Exercise ::
The records, repeated exactly and in full, are the expected answer.

*** Begin section ***

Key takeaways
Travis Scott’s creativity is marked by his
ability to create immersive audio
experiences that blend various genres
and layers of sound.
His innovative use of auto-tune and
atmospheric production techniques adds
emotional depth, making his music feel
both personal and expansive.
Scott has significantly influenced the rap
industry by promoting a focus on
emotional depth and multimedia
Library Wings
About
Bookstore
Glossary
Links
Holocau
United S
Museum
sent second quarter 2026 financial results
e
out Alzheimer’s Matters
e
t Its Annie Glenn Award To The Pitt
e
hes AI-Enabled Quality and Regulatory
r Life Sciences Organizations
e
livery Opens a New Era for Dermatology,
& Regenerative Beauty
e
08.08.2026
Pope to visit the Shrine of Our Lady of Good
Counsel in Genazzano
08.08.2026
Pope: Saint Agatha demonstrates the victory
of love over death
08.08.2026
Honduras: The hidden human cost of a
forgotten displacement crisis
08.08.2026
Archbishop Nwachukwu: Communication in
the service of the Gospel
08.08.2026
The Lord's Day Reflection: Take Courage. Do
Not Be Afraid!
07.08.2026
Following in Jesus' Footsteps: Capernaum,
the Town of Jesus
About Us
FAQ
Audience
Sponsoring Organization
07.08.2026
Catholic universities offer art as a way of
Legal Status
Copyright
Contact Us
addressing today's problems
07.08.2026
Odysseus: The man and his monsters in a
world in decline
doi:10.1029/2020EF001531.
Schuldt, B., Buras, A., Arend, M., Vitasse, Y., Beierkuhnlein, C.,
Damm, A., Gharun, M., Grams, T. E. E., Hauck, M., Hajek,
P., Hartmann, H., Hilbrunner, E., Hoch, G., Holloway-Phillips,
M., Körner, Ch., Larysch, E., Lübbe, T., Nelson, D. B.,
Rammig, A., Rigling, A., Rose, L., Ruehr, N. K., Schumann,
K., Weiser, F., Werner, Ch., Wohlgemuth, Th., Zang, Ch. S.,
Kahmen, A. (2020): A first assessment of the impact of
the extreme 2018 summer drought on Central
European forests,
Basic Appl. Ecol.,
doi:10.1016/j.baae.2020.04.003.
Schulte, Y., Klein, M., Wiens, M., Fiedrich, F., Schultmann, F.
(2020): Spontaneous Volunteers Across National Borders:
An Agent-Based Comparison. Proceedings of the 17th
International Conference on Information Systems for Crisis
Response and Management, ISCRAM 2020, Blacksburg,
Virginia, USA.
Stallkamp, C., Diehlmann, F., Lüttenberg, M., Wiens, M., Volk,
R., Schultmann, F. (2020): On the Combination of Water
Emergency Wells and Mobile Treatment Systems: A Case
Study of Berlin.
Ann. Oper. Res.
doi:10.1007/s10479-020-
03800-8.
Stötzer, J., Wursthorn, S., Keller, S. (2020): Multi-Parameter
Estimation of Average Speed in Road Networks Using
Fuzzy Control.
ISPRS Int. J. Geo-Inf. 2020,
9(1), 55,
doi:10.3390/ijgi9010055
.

*** End section ***

Finished task ::
Key takeaways
Travis Scott’s creativity is marked by his
ability to create immersive audio
experiences that blend various genres
and layers of sound.
His innovative use of auto-tune and
atmospheric production techniques adds
emotional depth, making his music feel
both personal and expansive.
Scott has significantly influenced the rap
industry by promoting a focus on
emotional depth and multimedia
Library Wings
About
Bookstore
Glossary
Links
Holocau
United S
Museum
sent second quarter 2026 financial results
e
out Alzheimer’s Matters
e
t Its Annie Glenn Award To The Pitt
e
hes AI-Enabled Quality and Regulatory
r Life Sciences Organizations
e
livery Opens a New Era for Dermatology,
& Regenerative Beauty
e
08.08.2026
Pope to visit the Shrine of Our Lady of Good
Counsel in Genazzano
08.08.2026
Pope: Saint Agatha demonstrates the victory
of love over death
08.08.2026
Honduras: The hidden human cost of a
forgotten displacement crisis
08.08.2026
Archbishop Nwachukwu: Communication in
the service of the Gospel
08.08.2026
The Lord's Day Reflection: Take Courage. Do
Not Be Afraid!
07.08.2026
Following in Jesus' Footsteps: Capernaum,
the Town of Jesus
About Us
FAQ
Audience
Sponsoring Organization
07.08.2026
Catholic universities offer art as a way of
Legal Status
Copyright
Contact Us
addressing today's problems
07.08.2026
Odysseus: The man and his monsters in a
world in decline
doi:10.1029/2020EF001531.
Schuldt, B., Buras, A., Arend, M., Vitasse, Y., Beierkuhnlein, C.,
Damm, A., Gharun, M., Grams, T. E. E., Hauck, M., Hajek,
P., Hartmann, H., Hilbrunner, E., Hoch, G., Holloway-Phillips,
M., Körner, Ch., Larysch, E., Lübbe, T., Nelson, D. B.,
Rammig, A., Rigling, A., Rose, L., Ruehr, N. K., Schumann,
K., Weiser, F., Werner, Ch., Wohlgemuth, Th., Zang, Ch. S.,
Kahmen, A. (2020): A first assessment of the impact of
the extreme 2018 summer drought on Central
European forests,
Basic Appl. Ecol.,
doi:10.1016/j.baae.2020.04.003.
Schulte, Y., Klein, M., Wiens, M., Fiedrich, F., Schultmann, F.
(2020): Spontaneous Volunteers Across National Borders:
An Agent-Based Comparison. Proceedings of the 17th
International Conference on Information Systems for Crisis
Response and Management, ISCRAM 2020, Blacksburg,
Virginia, USA.
Stallkamp, C., Diehlmann, F., Lüttenberg, M., Wiens, M., Volk,
R., Schultmann, F. (2020): On the Combination of Water
Emergency Wells and Mobile Treatment Systems: A Case
Study of Berlin.
Ann. Oper. Res.
doi:10.1007/s10479-020-
03800-8.
Stötzer, J., Wursthorn, S., Keller, S. (2020): Multi-Parameter
Estimation of Average Speed in Road Networks Using
Fuzzy Control.
ISPRS Int. J. Geo-Inf. 2020,
9(1), 55,
doi:10.3390/ijgi9010055
.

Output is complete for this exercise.